Coinciding with the filing of a non-class action case covering similar allegations made by female Frontier pilots, the lawsuit charges that pregnant flight attendants have encountered “mounting obstacles” that have effectively “forced them to make impossible choices between their families and their livelihood” while working for the airline. The plaintiffs say that while they assumed they would be able to continue working while raising their children, Frontier Airlines wholly failed to accommodate their pregnancies and breastfeeding needs while levying “serious penalties, both at and outside of work, simply because they had children.”
According to the lawsuit, female Frontier flight attendants were disciplined for pregnancy-related absences before eventually being “forced” into unpaid leave for “weeks or months” before their due dates, depriving them of income “when they needed it the most.” While a lack of parental leave and short stints of unpaid leave required under the federal Family and Medical Leave Act (FMLA) made it necessary for proposed class members still breastfeeding newborns to return to work, Frontier, the suit scathes, “refused to make it possible for them to pump breast milk on the job.”
“This left Plaintiffs with the Hobson’s choice of continuing to breastfeed or earning a paycheck,” the suit reads.
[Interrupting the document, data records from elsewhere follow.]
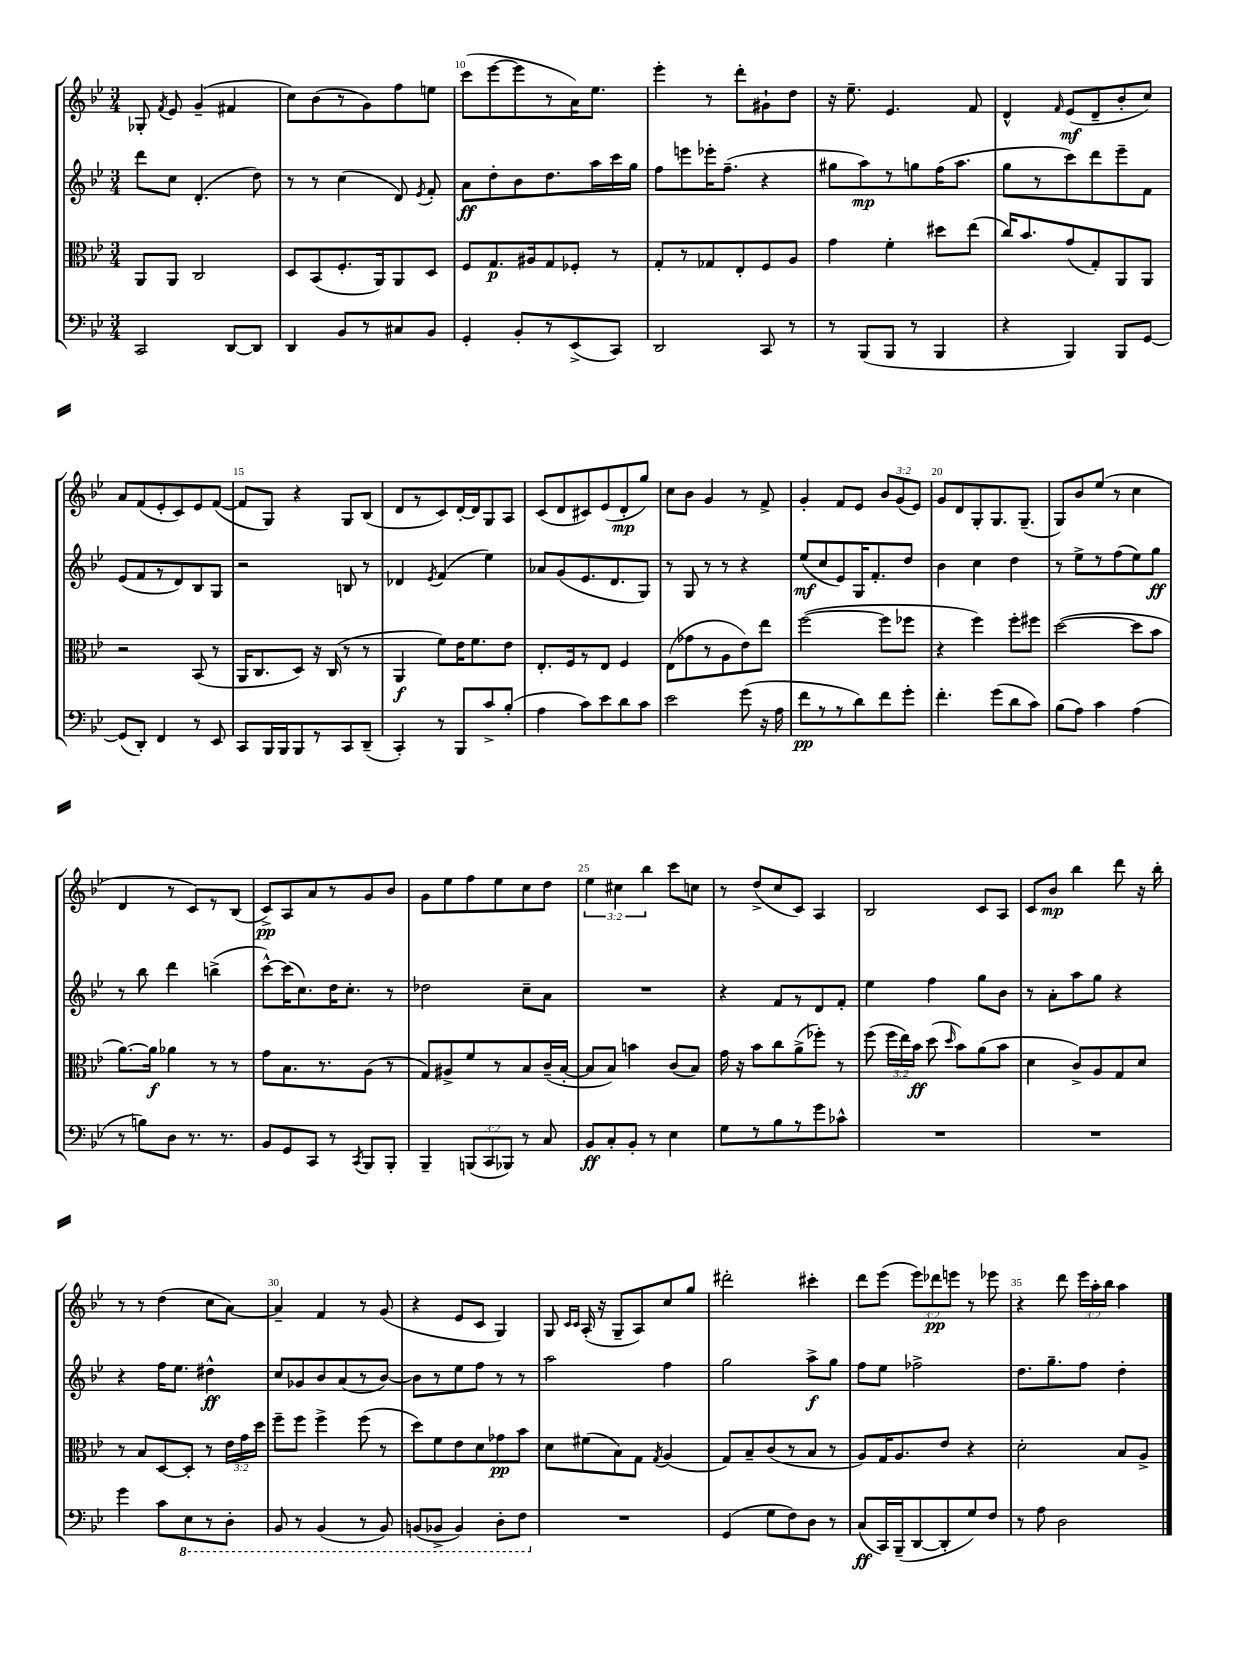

**kern	**kern	**kern	**kern
*staff4	*staff3	*staff2	*staff1
*clefF4	*clefC3	*clefG2	*clefG2
*k[b-e-]	*k[b-e-]	*k[b-e-]	*k[b-e-]
*M3/4	*M3/4	*M3/4	*M3/4
2CC	8AA	8ddd	8G-'
.	.	.	8qf
.	8AA	8cc	8e-
.	2C	(4.d'	(4g~
[8DD	.	.	4f#
8DD]	.	8dd)	.
=	=	=	=
4DD	8D	8r	8cc)
.	(8BB-	8r	(8b-
8BB-	8.F'	(4cc	8r
8r	.	.	8g)
.	16AA)	.	.
8C#	8AA	8d)	8ff
.	.	8qe-	.
8BB-	8D	8f'	8ee
=	=	=	=
4GG'	8F	8a	(8ccc
.	8.G	8dd'	[8eee-
8BB-'	.	8b-	8eee-]
.	16A#	.	.
8r	8G	8.dd	8r
(8EE-^	8F-'	.	16a)
.	.	16aa	8.ee-
8CC)	8r	16ccc	.
.	.	16gg	.
=	=	=	=
2DD	8G'	8ff	4eee-'
.	8r	8eee	.
.	8G-	16eee-'	8r
.	.	(8.ff~	.
.	8E-'	.	8ddd'
8CC	8F	4r	8g#`
8r	8A	.	8dd
=	=	=	=
8r	4g	8gg#	16r
.	.	.	8.ee-~
(8BBB-	.	8aa)	.
8BBB-	4f'	8r	4.e-
8r	.	8gg	.
4BBB-	8dd#	(16ff	.
.	.	8.aa	.
.	(8ee-	.	8f
=	=	=	=
4r	16cc)	8gg	4d^^
.	8.b-	.	.
.	.	8r	.
.	.	.	16qqf
4BBB-)	(8g	8ccc)	(8e-
.	8G')	8ddd	8d~
8BBB-	8AA	8eee-~	8b-'
[8GG	8AA	8f	8cc)
=	=	=	=
(8GG]	2r	(8e-	8a
8DD')	.	8f	(8f
4FF	.	8r	8e-'
.	.	8d)	8c)
8r	(8BB-	8B-	8e-
8EE-	8r	8G	([8f
=	=	=	=
8CC	16AA	2r	8f]
.	8.C	.	.
16BBB-	.	.	8G)
16BBB-	.	.	.
8BBB-	8D)	.	4r
8r	16r	.	.
.	(16C	.	.
8CC	8r	8B	8G
(8DD~	8r	8r	(8B-
=	=	=	=
4CC')	4AA	4d-	8d
.	.	.	8r
.	.	8qe-	.
8r	8f)	(4f	8c)
8BBB-	16e-	.	[16d'
.	8.f	.	16d]
8c^	.	4ee-)	8G
(8B-'	8e-	.	8A
=	=	=	=
4A	8.E-'	8a-	(8c
.	.	(8g	8d
.	16F	.	.
8c)	8r	8.e-	8c#)
8e-	8E-	.	(8e-
.	.	8.d	.
8d	4F	.	8d'
8c	.	8G)	8gg)
=	=	=	=
2e-	(8E-	8r	8cc
.	8g-	8G	8b-
.	8r	8r	4g
.	8A	8r	.
(8g	8e-)	4r	8r
16r	8ee-	.	8f^
16A	.	.	.
=	=	=	=
8f	([2ff	(8ee-	4g'
8r	.	8cc	.
8r	.	8e-)	8f
8d)	.	16G	8e-
.	.	8.f'	.
8f	8ff]	.	12b-
.	.	.	(12g
8g'	8ff-	8dd	.
.	.	.	12e-)
=	=	=	=
4.f'	4r	4b-	8g
.	.	.	8d
.	4ff)	4cc	8G'
(8g	.	.	8.G
8d	8ff'	4dd	.
.	.	.	(8.G~
8c)	8ff#	.	.
=	=	=	=
(8B-	([2dd	8r	8G)
8A)	.	8ee-^	8b-
4c	.	8r	(8ee-
.	.	(8ff	8r
(4A	8dd]	8ee-)	4cc
.	8b-	8gg	.
=	=	=	=
8r	[8.a)	8r	4d
8B)	.	8bb-	.
.	16a]	.	.
8D	4a-	4ddd	8r
8.r	.	.	8c)
.	8r	(4bb^	8r
8.r	.	.	.
.	8r	.	(8B-
=	=	=	=
8BB-	8g	[8ccc^^)	8c^)
8GG	8.B-	(16ccc]	8A
.	.	8.cc)	.
8CC	.	.	8a
.	8.r	.	.
8r	.	16dd	8r
.	.	8.cc'	.
8qCC	.	.	.
8BBB-	(8A	.	8g
8BBB-'	8r	8r	8b-
=	=	=	=
4BBB-~	8G)	2dd-	8g
.	8A#^	.	8ee-
(12BBB	8f	.	8ff
12CC	.	.	.
.	8r	.	8ee-
12BBB-)	.	.	.
8r	8B-	8cc~	8cc
8C	(16c~	8a	8dd
.	[16B-'	.	.
=	=	=	=
8BB-	8B-]	2.r	6ee-
8C'	8B-)	.	.
.	.	.	6cc#
8BB-'	4b	.	.
.	.	.	6bb-
8r	.	.	.
4E-	(8c	.	8ccc
.	8B-)	.	8cc
=	=	=	=
8G	16g	4r	8r
.	16r	.	.
8r	8b-	.	(8dd^
8B-	8cc	8f	8cc
8r	(8a^	8r	8c)
8g	8ff-')	8d	4A
8c-^^	8r	8f'	.
=	=	=	=
2.r	(8ff	4ee-	2B-
.	24ff	.	.
.	24ee-)	.	.
.	24b-	.	.
.	(8dd	4ff	.
.	16qqdd	.	.
.	8b-)	.	.
.	(8a	8gg	8c
.	8b-	8b-	8A
=	=	=	=
2.r	4d	8r	8c
.	.	8a'	8b-
.	8c^)	8aa	4bb-
.	8A	8gg	.
.	8G	4r	8ddd
.	8d	.	16r
.	.	.	16bb-'
=	=	=	=
4g	8r	4r	8r
.	8B-	.	8r
8c	[8D	16ff	(4dd
.	.	8.ee-	.
8EE-	8D']	.	.
8r	8r	4dd#^^	8cc
8DD'	24e-	.	[8a)
.	24g	.	.
.	24dd	.	.
=	=	=	=
8BBB-	8ff~	8cc	4a~]
8r	8ff	8g-	.
(4BBB-	4ff^	8b-	4f
.	.	(8a	.
8r	(8ff	8r	8r
8BBB-)	8r	[8b-)	(8g
=	=	=	=
(8BBB	8dd)	8b-]	4r
8BBB-^	8f	8r	.
4BBB-)	8e-	8ee-	8e-
.	8d	8ff	8c
8DD'	8g-	8r	4G)
8FF	8b-	8r	.
=	=	=	=
2.r	8d	2aa	8G
.	.	.	16qqc
.	.	.	16qqc
.	(8f#	.	(16A'
.	.	.	16r
.	8B-)	.	8G~
.	8G	.	8A)
.	8qG	.	.
.	(4A	4ff	8cc
.	.	.	8gg
=	=	=	=
(4GG	8G)	2gg	2ddd#'
.	8B-~	.	.
8G	(8c	.	.
8F)	8r	.	.
8D	8B-	8aa^	4ccc#'
8r	8r	8gg	.
=	=	=	=
(8C	8A)	8ff	8ddd
16CC)	16G	8ee-	(8eee-
(16BBB-~	8.A	.	.
[8DD	.	2ff-^	12eee-)
.	.	.	12ddd-
8DD']	8e-	.	.
.	.	.	12eee
8G)	4r	.	8r
8F	.	.	8eee-
=	=	=	=
8r	2d'	8.dd	4r
8A	.	.	.
.	.	8.gg~	.
2D	.	.	8ddd
.	.	8ff	24eee-
.	.	.	24aa'
.	.	.	24bb-
.	8B-	4dd'	4aa
.	8A^	.	.
==	==	==	==
*-	*-	*-	*-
As the lawsuit tells it, proposed class members, as a result of Frontier Airlines’ policies, were left to either give up breastfeeding altogether, take unpaid leave or work under conditions the plaintiffs stress have caused “physical pain and emotional distress and have put their health at risk.” Further, the case, describing one plaintiff’s alleged situation, says the woman daily feared losing her job, and consequently “made the heartbreaking decision to give up breastfeeding” in order to return to work. Another plaintiff claims that when faced with a similar decision, Frontier “ignored” her requests for a temporary ground-based role that would allow her to express breastmilk.
On a broader scale, the lawsuit claims the plaintiffs’ allegations described herein are part of a “long and unfortunate history of sex discrimination in the airline industry as a whole.” The complaint provides that while some strides have been made in eradicating sexual discrimination from the business, “more subtle forms of discrimination persist.” According to the plaintiffs, many of the methods of discrimination that have unfortunately carried over into the present day have served to force women off the job, an occurrence the lawsuit links directly to Frontier’s allegedly antiquated policies. From the complaint:
“Plaintiffs allege on behalf of themselves and a class of all similarly situated workers that Frontier has systematically discriminated against pregnant and breastfeeding flight attendants by penalizing them for pregnancy-related absences protected under the FMLA, singling out pregnancy and breastfeeding for worse treatment than other conditions, and failing to comply with Colorado laws that require employers to accommodate pregnancy and related medical conditions and specifically mandate the provision of break time and a private, sanitary location to pump."
In addition to monetary compensation, plaintiffs seek for proposed class members policy changes at Frontier that would allow for pregnant and breastfeeding women to be able to continue working while not having to endure “the many disadvantages” the case says they currently suffer.